The birth is also the first in this group since the unexpected death of Molly in April 2008, the Zoo’s previous female black howler who died shortly after giving birth to her son Diego. Diego was subsequently hand-reared by keepers and then reintroduced into the group. Just as a human baby needs round the clock attention and feeding, monkeys are no different and keepers had to sacrifice sleep to ensure two hourly feeds went on through the night.

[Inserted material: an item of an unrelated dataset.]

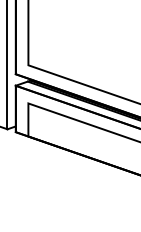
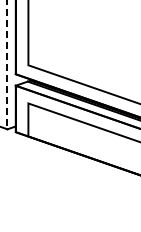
line at (7, 65): solid -> dashed
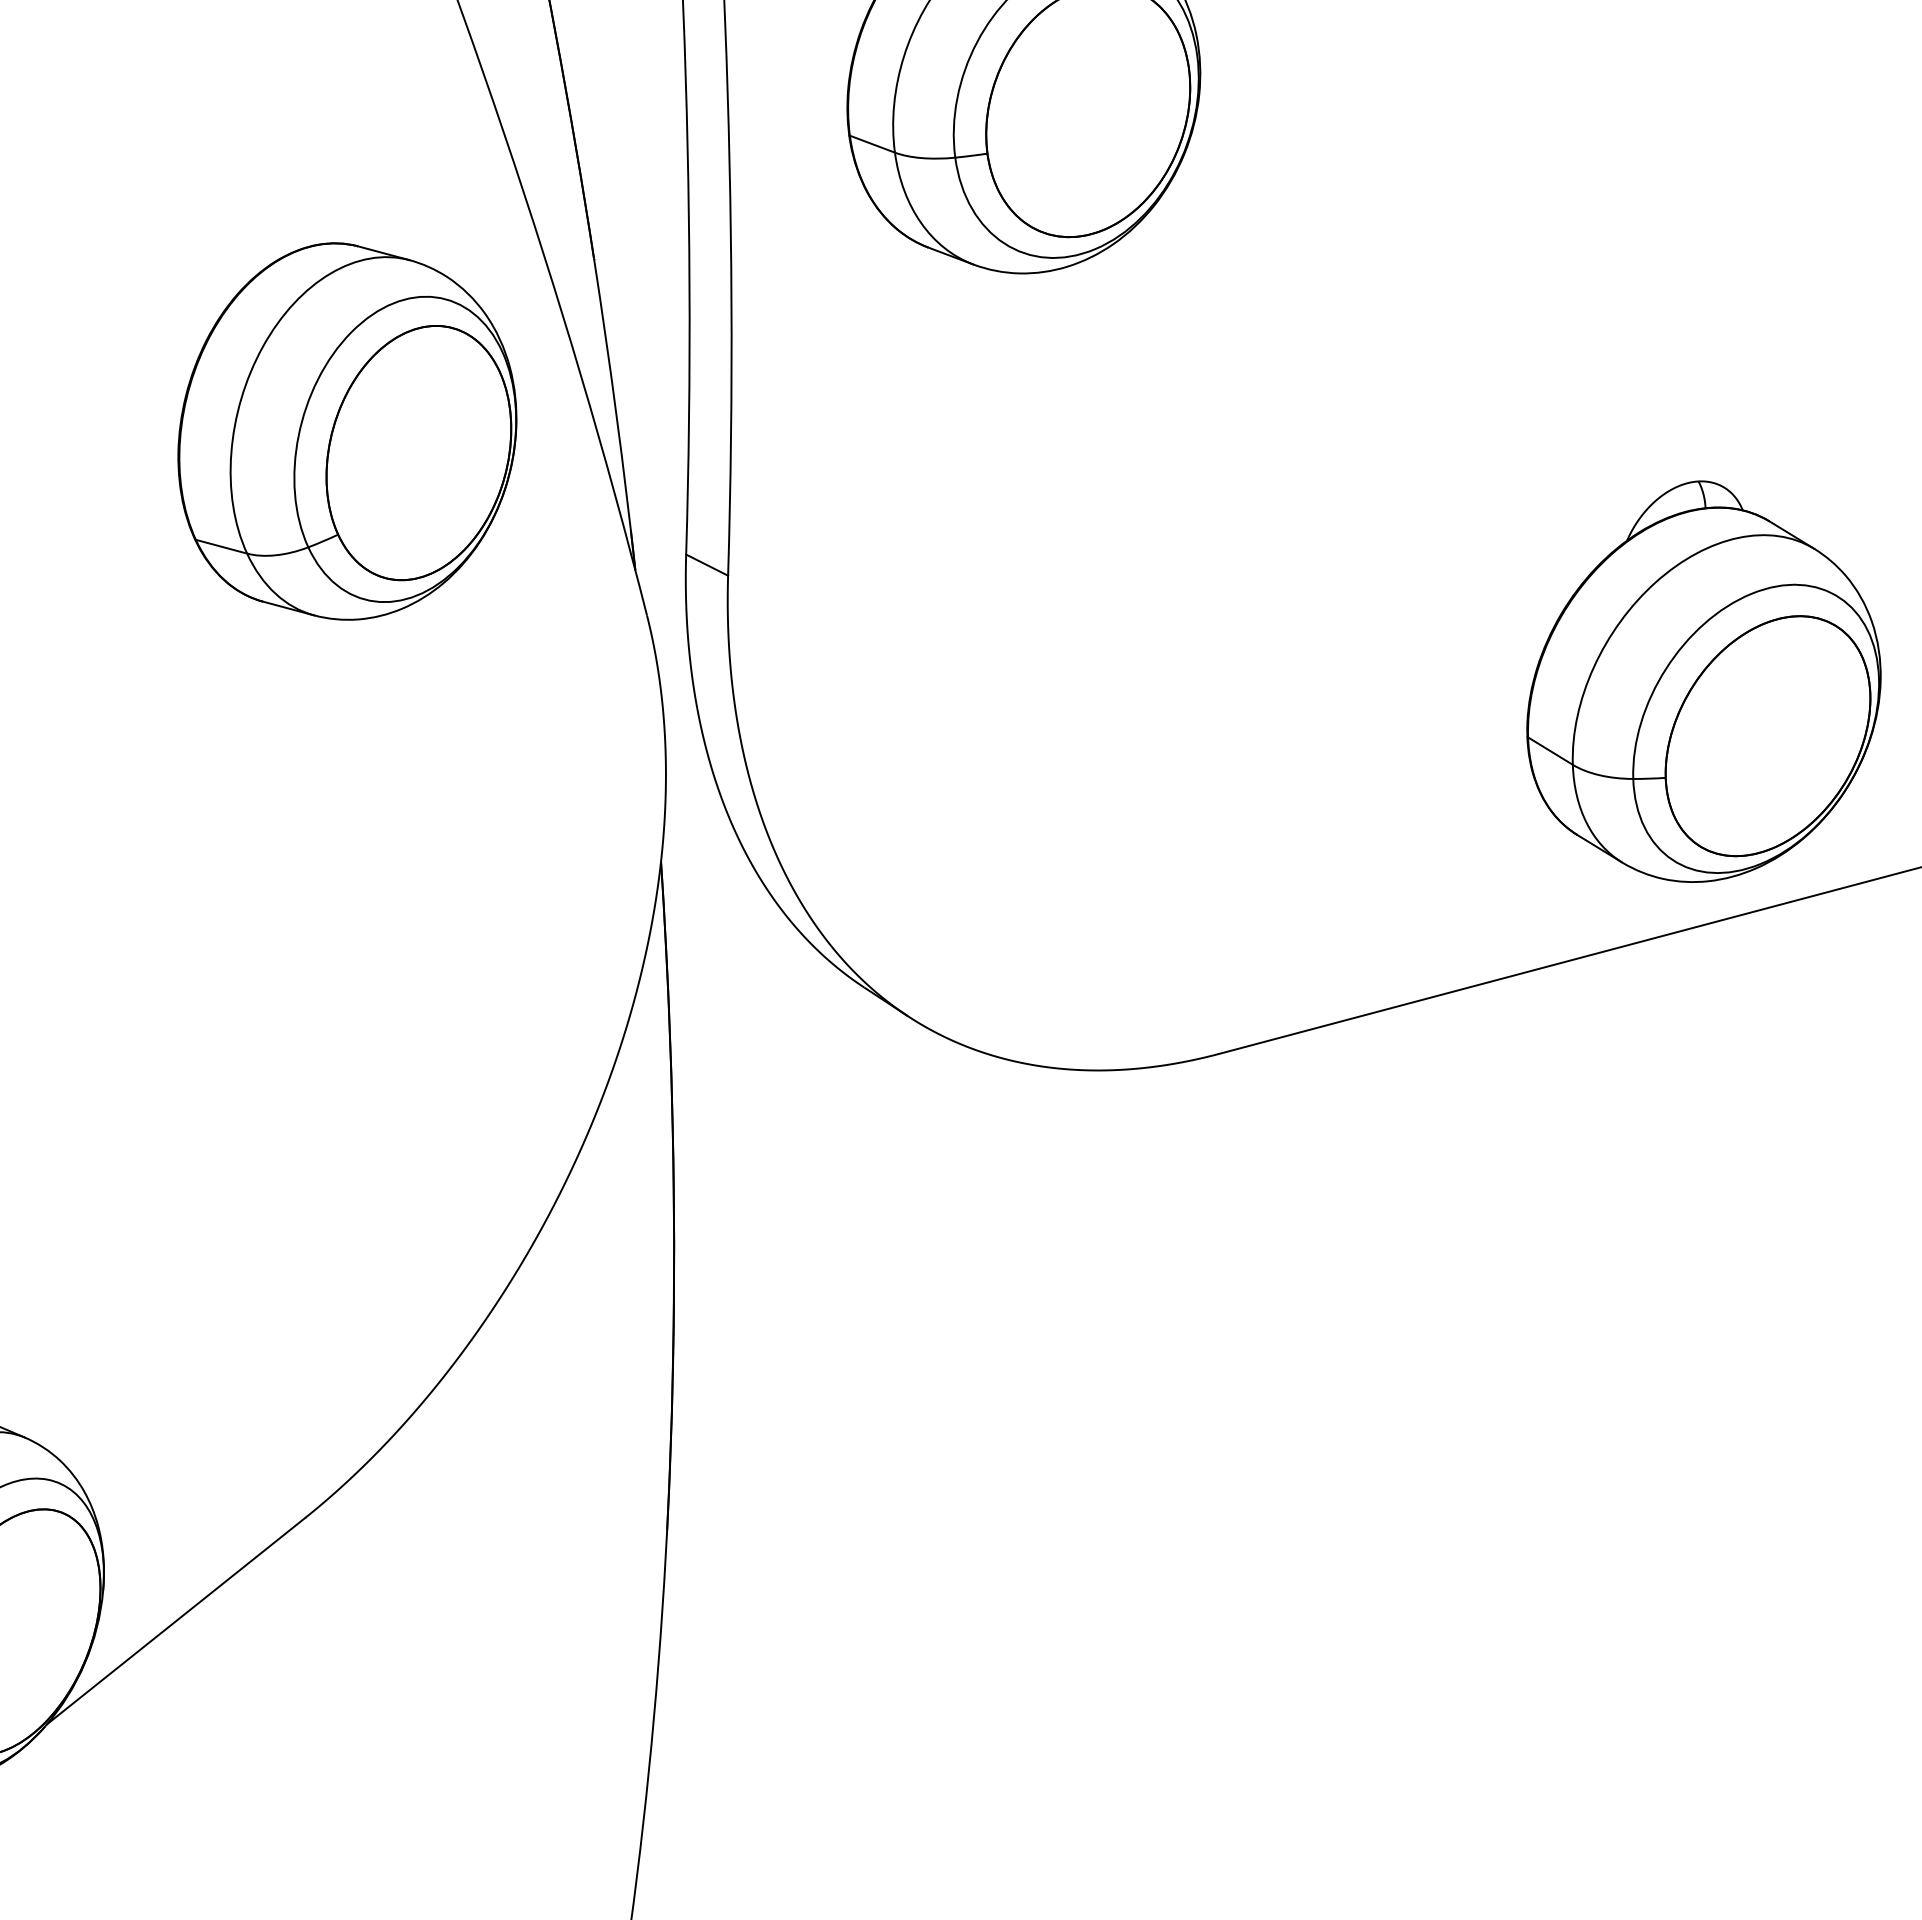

Meryl joined the group from Twycross Zoo in October 2008 and with Kiko from wild stock, keepers were keen to try and get a new blood line into captive collections as well as a sibling for Diego. As Lorna Hughes, Head Keeper for Primates at Edinburgh Zoo said, keepers are delighted with the newest arrival:
“After the sadness attached to Diego’s birth we are thrilled that this time around this youngster will have its mum to rear him and we’ll have less sleepless nights. For Diego, it is good for him to see the normal rearing process within the group environment and also for him to have a new playmate.”
Found in the Forests of Argentina, Brazil and Paraguay, the black howler monkey’s name comes from its loud territorial calls – the volume of which is increased thanks to an enlarged bone in the animal’s throat making a ‘howl’ audible from two miles away. For the first few months, mother and infant are inseparable and the infant remains firmly attached to mum. As the baby becomes bigger, the keeper who discovered the new arrival will then choose a name for him.
Infants are born with their coats a buff colour like their mums. They remain this colour until they reach sexual maturity and males will then turn gradually black. It is likely that once the infant reaches this age he will then move on to a new animal collection where in turn he may start his own family.